O kadar yer gezdiniz. Hafızanızda kalan resim nereye ait?

Patagonya Kanalları muhteşemdi. Horn Burnu civarında kanallar var. Giriyorsun, karşında devasal bir buzul. Bilmem kaç bin metrelik bir dağ ve buzul denize kadar yüzüyor. Ondan sonra etrafta penguenler. Hâlâ oranın hayaliyle yaşıyoruz. Onunun dışında bu Polonez Adaları’nda atollerde epey köpekbalığı gördük. Hatta teknenin etrafı köpekbalığı kaynıyordu. Tehlikesiz olduğunu biliyorduk. Çünkü etraf balık doluydu. Karınları tok olduğu için bize saldırmazdı. Saldırmadılar da. Girdik onlarla beraber yüzdük. Enteresandı.

Şimdi ne yapmayı planlıyorsunuz? Yeni bir yolculuk var mı ufukta?

Tekrar bu hayat dönmek istiyoruz. Kutuplara ve kutuplar civarında insanın olmadığı, vahşi yaşamın olmadığı adalar var. Oralara gitmek istiyoruz. Oralarda denizaltıyla belgeseller ve kitaplar hazırlamak istiyoruz.

Hakan’ı görür görmez organlarım yer değiştirdi

Birbirimizi çok iyi anladığımızı düşünüyorum. Hakan bana saygı duyuyor. Beni dinliyor. Ona dokunmak hoşuma gidiyor. Onun yanındayken kendimi evimde hissediyorum. Ve hep onun yanında kalmak istiyorum. Onu gördüğümde bütün organlarımın yer değiştirdiğini hissettim. Görür görmez aradığım aşkın o olduğunu anladım. Ve hiç düşünmeden atladım tekneye...

Belçika’da yolcu gemilerinde fotoğrafçılık yapıyordum. İstanbul’da iki gün geçirdikten sonra Kuşadasına gitmiştik. Türkiye’yle ilgili hatırladığım tek şey bana tuhaf tuhaf bakan erkeklerdi. Bu yüzden iyi anılarım yoktu.
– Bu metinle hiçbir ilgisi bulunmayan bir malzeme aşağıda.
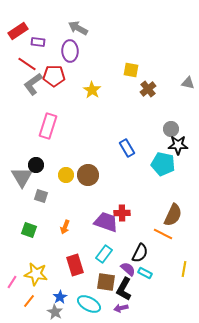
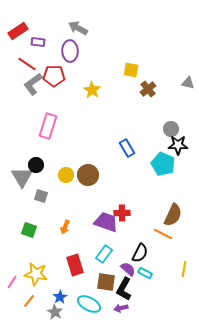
cyan pentagon at (163, 164): rotated 10 degrees clockwise
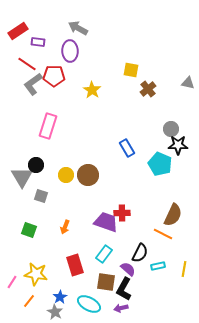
cyan pentagon at (163, 164): moved 3 px left
cyan rectangle at (145, 273): moved 13 px right, 7 px up; rotated 40 degrees counterclockwise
Bana ”Sana çok iyi bir erkek arkadaş bulduk, Türk“ dediklerinde çekindim. Ama Hakan fikrimi değiştirdi.

Hiç rüzgâr yoktu. Açık denizde yüzmek için tekneyi durdurduk. Denize girdim. Yüzerken bir şey gördüm. Hemen tekneye yüzdüm. Fark ettik ki kocaman bir köpekbalığıymış. Ondan beri açık denizde tekneyi durdurup denize girmiyoruz.

Hakan Öge’yi uğurlamak

Üç yıl önce Hakan’ı Türk karasularından uğurlarken, onun sadece denizle ve menzillerle değil, yalnızlıkla da nasıl başedeceğini düşünmüştüm. Seddülbahir Köyü’nden Bülent Kaptan’ın teknesiyle çıkmış, Hakan’ın Mardek’iyle Şehitler Abidesi’nin hemen güneyinde Kerevzidere açıklarında buluşmuştuk. Hakan bir kaç gündür ilk defa uygun bir rüzgar yakalamıştı ve büyük bir konsantrasyon ve sessizlik içinde yelken basıyordu. İnsan böyle durumlarda ne diyebilir ki? “Bir şeye ihtiyacın var mı? Hayır, her şey tamam. Yolun ve şansın açık olsun. Herkese sevgiler.” Ellerimiz, kollarımız havaya kalktı. Hakan’ı bu kutsal toprak ve denizden bilinmeze yolcu ettik. Ufukta beyaz bir nokta oldu. O küçük nokta geçen hafta Antalya’da büyüdü. Hakan sağ salim ve üstelik aşık olduğu kadınla geri geldi Türkiye’ye. Yediği, içtiği, gördüğü, çektiği ve başardığı şeyler çok önemli tabii ama; ben onu ülkede son gören insan olmadığım için mutluyum. Hakan’ın göze aldığı riskler çok büyüktü. Bakmayın siz onun aldırmazlığına; ölümle dalga geçmek ciddiyet gerektirir. (Gürsel Göncü)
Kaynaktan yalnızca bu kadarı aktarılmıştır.